'Quickest way to dirty a FileReferenceDocument in SwiftUI for macOS

I have a number of changes to a document-based application which are not undoable (conceptually, think quiz progress) but which should dirty the document so the state is saved when the user quits or closes the document.

Apple's documentation for ReferenceFileDocument states Changes to the document are observed and on change dirty the document state for resaving. but that does not happen for me. (I have tried both changes to a DocumentData class held by my document and to a variable directly within my ReferenceFileDocument subclass, but nothing happens; the document stays clean and does not autosave.)

NSDocument has an updateChangeCount function which is all I want at this point.

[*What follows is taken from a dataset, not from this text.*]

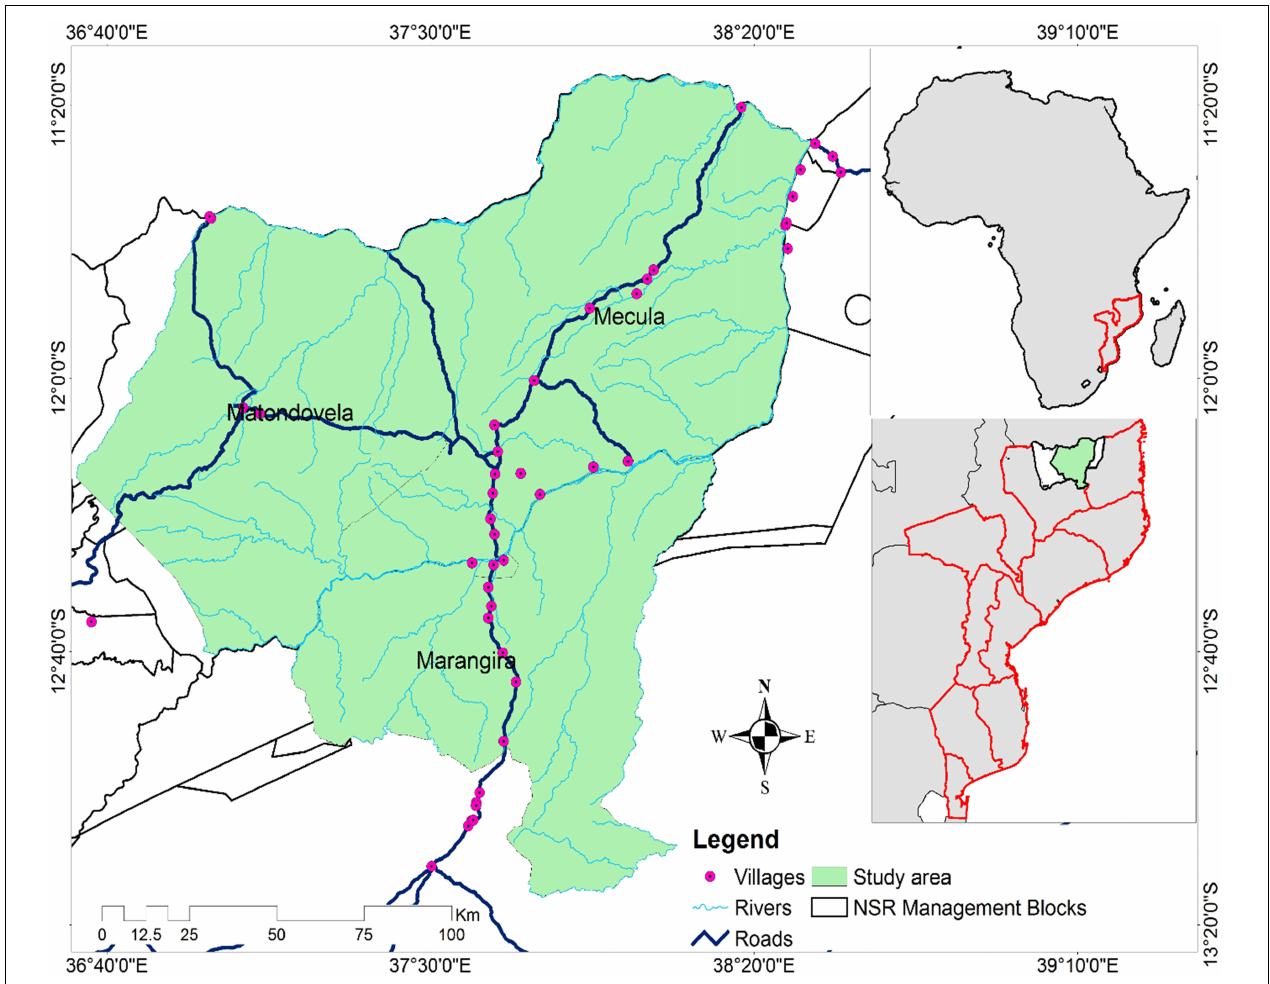
FIGURE 1 | The map showing the study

All references to dirtying documents I have found involve an undo manager, so in my document class I have implemented

    var isDirty: Bool = false
    
    func dirtyDocument(undoManager: UndoManager?){
        undoManager?.registerUndo(withTarget: self) { isDirty in
undoManager?.removeAllActions(withTarget: self)
    }
        if isDirty == false {
            isDirty = true
        }
    }

and any View that makes a noteworthy change contains

@Environment(\.undoManager) var undoManager

and calls document.dirtyDocument(undoManager: undoManager)

This works in that it dirties the document, but leaves me with an enabled 'Undo' action which does nothing BUT which marks the document as 'not dirty' if the user invokes it, which is why I added undoManager?.removeAllActions(withTarget: self)

I now have the functionality I want, apart from not finding a way to disable the undo menu item for this 'undo action' but it still feels hackish. Is there a better way to emulate updateChangeCount without invoking the UndoManager and and immediately discarding its changes?